*Document segment*
Chitrasen Sahu

Personal information
- Born: 12 October 1992 (age 33) Balod, Chhattisgarh, India
- Occupations: Indian mountaineer Motivational speaker Wheelchair basketball player Inclusion and disability rights activist Civil engineer
- Website: www.halfhumanrobo.com

= Chitrasen Sahu =

Indian mountaineer

Chitrasen Sahu (born 12 October 1992), also known as "Half Human Robo," is an Indian mountaineer and inclusion and disability rights activist. He is the first double amputee from India to scale Mount Elbrus, Mount Kilimanjaro (Tanzania) and Mount Kosciuszko (Australia). He is also a national wheelchair basketball player.

On 4 June 2014, while attempting to board a train, his hands slipped, he fell between the train and the platform and both of his legs were badly damaged. With help from RPF personnel he was admitted to a hospital in Raipur and in the space of 24 days both his legs were amputated.

== Early life and career ==
Sahu was born and brought up in Beloudi, Balod District, Chhattisgarh. He studied in a government school in his village and earned a bachelor's degree in civil engineering from Government Engineering College, Bilaspur. He was accepted into the Air Force and had begun preparing for competitive exams when the accident happened in which he lost both his legs.

== Train accident ==
Sahu boarded the Amarkantak Express, which runs from Raipur to Bilaspur, on 4 June 2014. At Bhatapatra station he left the train to buy some water. By the time he returned, the train had slowly started moving. He ran for a short distance and tried to board the moving train, but the door handle was greasy and he slipped, lost his balance and fell.

Initially, police suspected that he was either attempting suicide or had met with an accident while crossing the railway tracks, but the flagman of the train came forward and was able to explain the incident in detail. Sahu was taken to a hospital where one leg was amputated immediately; twenty-four days later, his second leg was also amputated due to medical negligence.

== Mountaineering ==
After his accident, Sahu decided to attempt the Seven Summits, aided by experienced mountaineer Rahul Gupta from Chhattisgarh. He started with Mount Kilimanjaro, reaching the summit on 23 September 2019 after six days in temperatures of -10 to -15 degrees C. He went on to scale Mount Kosciuszko, the highest peak in Australia, on 2 March 2020.

== Activism ==
With both legs amputated, Sahu found it difficult to get a motor vehicle licence, despite having purchased and specially modified a car for his needs. He was eventually awarded a judgement in his favour by the high court of Bilaspur, which opened the door for many other people with disabilities to obtain a license.

He started an initiative called "Mission Inclusion," which aims to increase awareness of disability rights and inspire those with disabilities.

*Data for review*
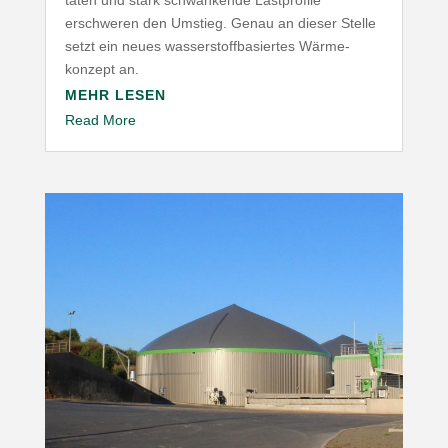
täten und stark schwan­kende Last­profile
erschweren den Umstieg. Genau an dieser Stelle
setzt ein neues wasser­stoff­ba­siertes Wärme­
konzept an.
MEHR LESEN
Read More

*Work to complete*
A – Answer these questions using the Chitrasen Sahu article:
(i) Which college awarded Sahu his bachelor's degree in civil engineering?
(ii) What train did Sahu board on 4 June 2014?
(iii) On what date did Sahu reach the summit of Mount Kilimanjaro?
B – Duplicate the passage of the Chitrasen Sahu article from "Chitrasen Sahu (born" up to and including "legs were amputated.".
C – Decide whether each statement agrees with the Chitrasen Sahu article. Give yes or no, and quote the words that settle it.
(i) Sahu climbed Mount Kosciuszko before Mount Kilimanjaro.
(ii) The train's flagman gave a detailed account of how Sahu fell.
(iii) Both of Sahu's legs were amputated on the same day.
Nothing in the data is needed here.

*Results*
A –
(i) Government Engineering College, Bilaspur
(ii) The Amarkantak Express
(iii) 23 September 2019

B –
Chitrasen Sahu (born 12 October 1992), also known as "Half Human Robo," is an Indian mountaineer and inclusion and disability rights activist. He is the first double amputee from India to scale Mount Elbrus, Mount Kilimanjaro (Tanzania) and Mount Kosciuszko (Australia). He is also a national wheelchair basketball player.

On 4 June 2014, while attempting to board a train, his hands slipped, he fell between the train and the platform and both of his legs were badly damaged. With help from RPF personnel he was admitted to a hospital in Raipur and in the space of 24 days both his legs were amputated.

C –
(i) No: "He started with Mount Kilimanjaro"
(ii) Yes: "the flagman of the train came forward and was able to explain the incident in detail"
(iii) No: "twenty-four days later, his second leg was also amputated"